Semiconductor Revenues, Space and Employment

The number of employees working in semiconductor cleanrooms is an important statistic for suppliers of consumables such as gloves and garments. The large investment now being made in 300 mm fabs will have the effect of moving people out of Class 1 cleanrooms and into Class 1000. This is due to the use of minienvironments and robotics. Robotics will also reduce the total number of workers per square foot of space and per dollar of revenue.

The U.S. semiconductor industry in mid 2004 employed 240,000 people. Intel alone employed over 70,000 people. McIlvaine estimates that 35 percent of these people work in cleanrooms. This compares with a 60 percent ratio of production workers to total workers in the broader SIC Class 367. For example in 1996 total U.S. employment in SIC 367 was 587,000 people of which 368,000 were production workers. In 1997 there were 64,000 people classified under the job description "electronic semiconductor processor. This includes all the people loading, cleaning, polishing and performing the other related tasks.

Because semiconductor revenue statistics are the most accessible, it is important to determine the relationship between numbers of employees and revenues. It is also important to determine the relationship between revenues and numbers of employees in each class of cleanroom The revenue per employee varies considerably within the industry. At Intel the revenues in 1999 were $29 billion and there were 70,000 employees. Revenue per employee was $414,000. McIlvaine estimates that 32,000 of these employees work in cleanrooms. So revenue per cleanroom employee is $906,000.

National Semiconductor is more typical. It had fiscal 2000 revenues of $2.1 billion. It employees 10,500 people. Sales revenue per employee is $204,000. Sales revenue per cleanroom employee is estimated at $400,000. This number is weighted by the fact that National has assemble plants in Asia where employment per unit of revenue is high.

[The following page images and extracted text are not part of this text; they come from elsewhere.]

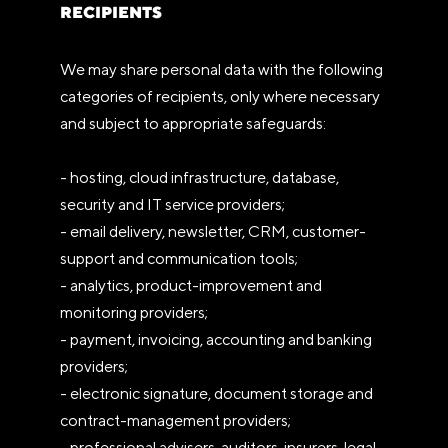
RECIPIENTS
We may share personal data with the following
categories of recipients, only where necessary
and subject to appropriate safeguards:
- hosting, cloud infrastructure, database,
security and IT service providers;
- email delivery, newsletter, CRM, customer-
support and communication tools;
- analytics, product-improvement and
monitoring providers;
- payment, invoicing, accounting and banking
providers;
- electronic signature, document storage and
contract-management providers;
- professional advisers, auditors, insurers, legal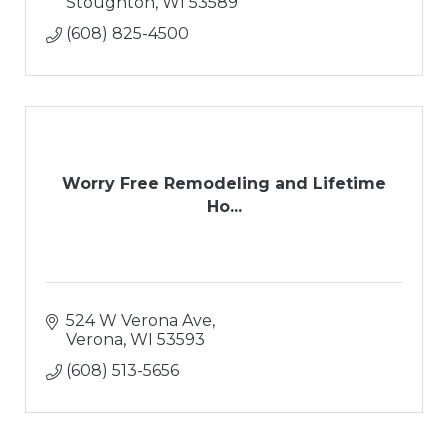
Stoughton
WI
53589
(608) 825-4500
Worry Free Remodeling and Lifetime
Ho...
524 W Verona Ave
Verona
WI
53593
(608) 513-5656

For purposes of determining usage of consumables and expenditures for cleanroom hardware there is a need to divide cleanroom workers into classes. The newest TSMC 300 mm Fab will have Class 1000 space and Class 0.1 mini environments. This compares to the Class 1 space of traditional ballroom fabs.

In our previous report McIlvaine used the following distribution of cleanroom workers in semiconductor fabs. Sixty percent Class 1; 5 percent Class 100, 15 percent Class 1000; 10 percent Class 10,000 and 10 percent Class 100,000. In this report the following distribution is used. Fifty percent Class 1-10, 5 percent Class 100, 25 percent Class 1000, 10 percent Class 10,000, and 10 percent Class 100,000. This means that there will be lower percentages in Class 1 and higher percentages in Class 1000 and that the others remain the same.

Another useful factor in projecting cleanroom expenditures is the relationship between revenues and wafer starts. TSMC, as an example had sales of NT $65 billion ($2 billion) in the first half of 2000. Annual sales are therefore $4 billion. Wafer annual capacity in 1999 was 1.8 million eight inch equivalent wafers. This is expected to reach 3.4 million by the end of 2000. So this is roughly $1000/wafer. This would mean that a typical 20,000/wafer start per month fab would generate $40 million per month or $480 million per year in revenues.

With the finer line sizes and bigger wafers the revenue per wafer will increase substantially. Previously we used revenues /ft2 of Class 1 space = $22,485. For the next five years we are using an average of $25,000 but with the realization that the umber will increase each year.

Previously the model showed 100 ft2 of cleanroom space per employee. This should increase because of automation. However, we have redefined space to "space in use" and have therefore, adjusted the model to 40 ft2/employee. Since there are often three shifts, the employee is occupying a space of 120 ft/2. The ft2 per employee is lower when capacity is higher and the plants are all operating with maximum number of shifts and workers.